Миссис Рокфеллер, полагая, что мы торгуемся, набиваем цену, обращается к Маргарите Ивановне:
– Продайте мне эту мебель. Я заплачу столько, сколько вы спросите.
– Нет. Я не могу этого сделать. Это подарок – он не продается…
***
В 1937 году повсеместно отмечалось столетие великой печали России – гибели поэта. Словно вихрь налетел, роем закружились в голове пушкинские строфы, и слышен был его голос. По представлению, каким он вдруг открылся, без каких-либо побуждений извне я вылепил Пушкина. Не знаю, хорош ли он вышел. Но это был мой Пушкин – весь, целиком.
Мариамов, состоявший в комиссии по подготовке пушкинского вечера, уговаривал меня поставить гипсовый бюст поэта на сцене.
«Пушкина» водрузили на высокий пьедестал вблизи авансцены, и каждый участник вечера – выступал ли он с речью, читал ли стихи – невольно обращался к бюсту поэта. Центральным номером программы было выступление Марии Куренко. Певица появилась на сцене в костюме Татьяны Лариной. Ее горячо приветствовали, ей дарили удивительной красоты венки живых цветов, и она с грацией пушкинской Татьяны величаво и задушевно один за другим складывала эти венки у подножия импровизированного пьедестала.
Ощущалось в ее свободном величественном шествии по сцене шаляпинское начало. У Шаляпина учились все, и не зазорно было подражать ему – великому артисту, реформатору оперного искусства.
Я смотрел на Куренко, а мне слышались громовые раскаты шаляпинского голоса.
Восстань, пророк, и виждь, и внемли,
Исполнись волею моей
И, обходя моря и земли,
Глаголом жги сердца людей.
А в Париже угасал тот, кому, казалось, сам Пушкин вложил в уста гениальные слова «Пророка». Печальные известия о болезни Шаляпина приходили в Нью-Йорк с другого берега Атлантического океана.
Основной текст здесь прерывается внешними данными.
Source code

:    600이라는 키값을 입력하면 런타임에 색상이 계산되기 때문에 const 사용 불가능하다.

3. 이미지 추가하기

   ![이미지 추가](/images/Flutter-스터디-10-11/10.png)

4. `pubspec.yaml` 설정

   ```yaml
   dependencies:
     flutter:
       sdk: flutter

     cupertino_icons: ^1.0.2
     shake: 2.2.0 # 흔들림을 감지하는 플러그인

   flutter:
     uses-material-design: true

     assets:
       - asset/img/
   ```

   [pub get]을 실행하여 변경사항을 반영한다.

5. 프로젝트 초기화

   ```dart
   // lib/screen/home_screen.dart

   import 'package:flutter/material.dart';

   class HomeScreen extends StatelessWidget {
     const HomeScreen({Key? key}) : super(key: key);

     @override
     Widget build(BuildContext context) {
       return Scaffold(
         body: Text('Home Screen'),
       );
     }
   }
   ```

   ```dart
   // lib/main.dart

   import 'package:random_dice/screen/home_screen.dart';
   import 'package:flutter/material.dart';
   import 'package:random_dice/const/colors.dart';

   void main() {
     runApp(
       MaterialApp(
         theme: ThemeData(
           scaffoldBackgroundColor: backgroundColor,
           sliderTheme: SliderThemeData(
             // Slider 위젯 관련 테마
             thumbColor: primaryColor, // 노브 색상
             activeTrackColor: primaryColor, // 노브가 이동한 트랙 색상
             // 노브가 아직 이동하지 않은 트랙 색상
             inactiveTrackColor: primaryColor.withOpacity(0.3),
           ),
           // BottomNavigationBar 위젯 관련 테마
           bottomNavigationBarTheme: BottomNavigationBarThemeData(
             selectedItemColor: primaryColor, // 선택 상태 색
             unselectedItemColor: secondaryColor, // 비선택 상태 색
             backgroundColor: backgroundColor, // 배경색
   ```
Страшно было представить угнетенного недугом, слабеющего титана.
Давно ли приезжал он сюда в Нью-Йорк, чтобы представить местной художественной интеллигенции сына Бориса – художника-декоратора, портретиста.
В отеле «Плаза» Шаляпин устроил тогда прием. Встреча прошла интересно. Борис как-то очень естественно, просто вошел в нью-йоркский художественный мир.
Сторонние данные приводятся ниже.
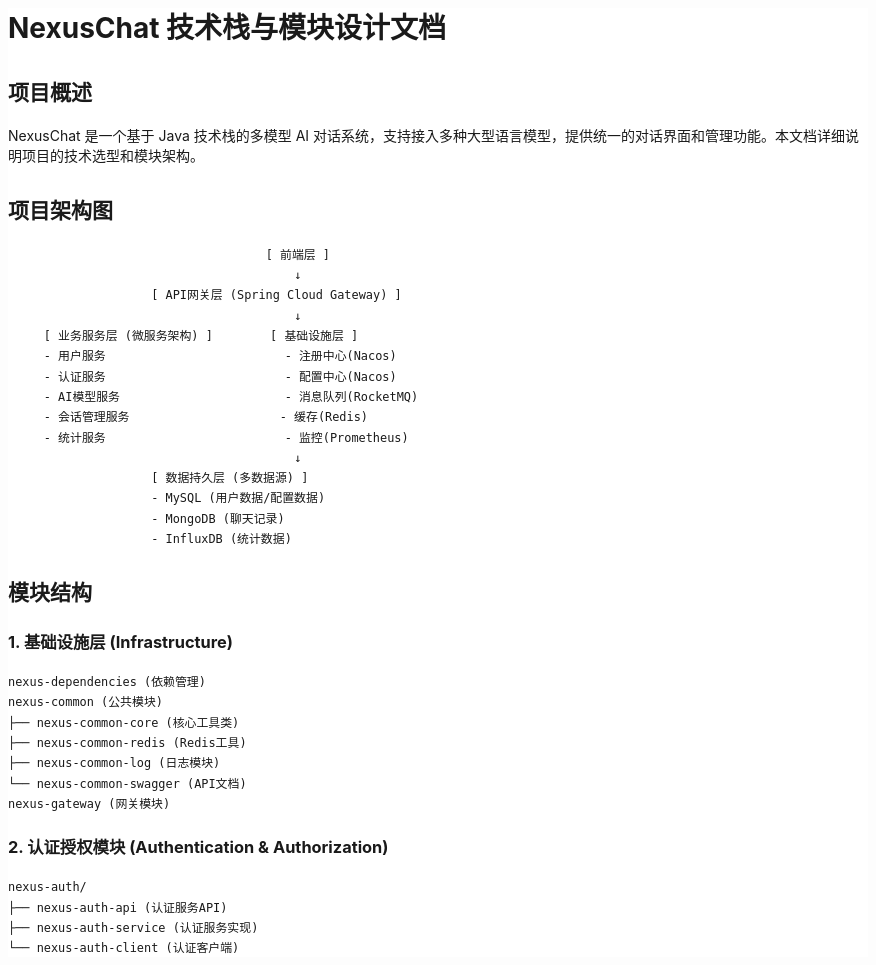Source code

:# NexusChat 技术栈与模块设计文档

## 项目概述

NexusChat 是一个基于 Java 技术栈的多模型 AI 对话系统，支持接入多种大型语言模型，提供统一的对话界面和管理功能。本文档详细说明项目的技术选型和模块架构。

## 项目架构图

```ascii
                                    [ 前端层 ]
                                        ↓
                    [ API网关层 (Spring Cloud Gateway) ]
                                        ↓
     [ 业务服务层 (微服务架构) ]        [ 基础设施层 ]
     - 用户服务                         - 注册中心(Nacos)
     - 认证服务                         - 配置中心(Nacos)
     - AI模型服务                       - 消息队列(RocketMQ)
     - 会话管理服务                     - 缓存(Redis)
     - 统计服务                         - 监控(Prometheus)
                                        ↓
                    [ 数据持久层 (多数据源) ]
                    - MySQL (用户数据/配置数据)
                    - MongoDB (聊天记录)
                    - InfluxDB (统计数据)

```

## 模块结构

### 1. 基础设施层 (Infrastructure)

```
nexus-dependencies (依赖管理)
nexus-common (公共模块)
├── nexus-common-core (核心工具类)
├── nexus-common-redis (Redis工具)
├── nexus-common-log (日志模块)
└── nexus-common-swagger (API文档)
nexus-gateway (网关模块)
```

### 2. 认证授权模块 (Authentication & Authorization)

```
nexus-auth/
├── nexus-auth-api (认证服务API)
├── nexus-auth-service (认证服务实现)
└── nexus-auth-client (认证客户端)
```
Борис Федорович под руководством отца делал декорации к парижской постановке «Дон-Кихота». К этому времени относятся первые портреты Федора Ивановича кисти Бориса. В 30-х годах молодой Шаляпин был художником с заслугами. Но Федор Иванович – прекрасный, заботливый отец – не жалел алмазов своего обаяния, устраивая сына на постоянное жительство в Нью-Йорке.
Когда же встретились у меня в мастерской, так сказать, в домашней обстановке, молодой Шаляпин с любопытством рассматривал бюст отца, отлитый из гипса в 1925 году.
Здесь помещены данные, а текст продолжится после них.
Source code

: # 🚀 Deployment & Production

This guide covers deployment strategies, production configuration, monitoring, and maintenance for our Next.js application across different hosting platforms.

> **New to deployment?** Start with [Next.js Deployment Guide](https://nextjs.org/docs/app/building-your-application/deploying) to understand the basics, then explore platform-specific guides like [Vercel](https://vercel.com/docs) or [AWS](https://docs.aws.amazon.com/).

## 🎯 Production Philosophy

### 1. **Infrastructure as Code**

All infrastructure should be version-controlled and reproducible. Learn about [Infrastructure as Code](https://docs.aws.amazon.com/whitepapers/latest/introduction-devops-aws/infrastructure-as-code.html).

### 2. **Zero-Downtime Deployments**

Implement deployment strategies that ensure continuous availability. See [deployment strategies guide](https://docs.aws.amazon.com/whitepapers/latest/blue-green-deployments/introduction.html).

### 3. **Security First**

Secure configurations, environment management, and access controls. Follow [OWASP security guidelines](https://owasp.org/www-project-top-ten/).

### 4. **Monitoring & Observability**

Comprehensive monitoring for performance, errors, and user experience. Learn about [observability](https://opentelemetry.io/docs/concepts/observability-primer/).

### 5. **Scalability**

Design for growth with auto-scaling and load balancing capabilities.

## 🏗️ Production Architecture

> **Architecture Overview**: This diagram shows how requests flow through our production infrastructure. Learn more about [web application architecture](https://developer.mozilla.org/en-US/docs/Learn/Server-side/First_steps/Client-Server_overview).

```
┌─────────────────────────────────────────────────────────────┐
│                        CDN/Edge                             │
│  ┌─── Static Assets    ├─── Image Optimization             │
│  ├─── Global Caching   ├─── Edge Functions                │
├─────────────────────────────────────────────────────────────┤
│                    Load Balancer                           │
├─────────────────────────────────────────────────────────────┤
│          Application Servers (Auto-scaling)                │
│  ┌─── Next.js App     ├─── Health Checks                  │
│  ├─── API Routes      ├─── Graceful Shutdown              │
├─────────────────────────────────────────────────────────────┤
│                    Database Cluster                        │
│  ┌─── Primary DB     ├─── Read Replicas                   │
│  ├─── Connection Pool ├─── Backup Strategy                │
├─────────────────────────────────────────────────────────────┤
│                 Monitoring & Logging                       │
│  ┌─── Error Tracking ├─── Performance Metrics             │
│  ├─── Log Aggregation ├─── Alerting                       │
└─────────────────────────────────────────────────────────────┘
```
Когда я лепил Шаляпина, он был в зените славы. Свобода выражения, с какой Шаляпин развернул перед всем миром свой огромный талант, восхищала меня, вдохновляла в работе над портретом артиста. Я изобразил его с сомкнутыми устами, но всем его обликом хотел передать песню. Вот-вот она сорвется с этих уст. Шаляпин только приготовился петь, а вы уже загипнотизированы и покорены его могучим даром.
Песню и музыку нельзя вылепить в буквальном смысле этого слова. В любом материале скульптуры – своя музыка. Ее я стремился вызвать к жизни, когда с огромным воодушевлением работал вместе с Шаляпиным над его портретом.
…Прошел год. Шаляпин был совсем плох. Радио передавало бюллетени о состоянии его здоровья. 12 апреля 1938 года мы не отходили от радиоприемника ни на минуту. Последние часы жизни гениального артиста были одухотворены великой печалью всего культурного человечества. Слезы покатились из глаз моих, когда парижский диктор известил мир: «Шаляпина не стало»…
Дружеская и творческая связь моя с Шаляпиным длилась не одно десятилетие. Он был мне дорог и близок, как певец, открывший безграничную власть музыки над человеком. Мне понятны были и широкий характер артиста и его слабости. Он был рожден великим народом и явил миру титаническую духовную мощь русского человека, проявившуюся в нем во всей полноте.
Трудно подобрать слова, чтобы выразить всю исключительность явления, имя которому – Шаляпин. Он весь был феноменальным и потрясающим – живой Святогор!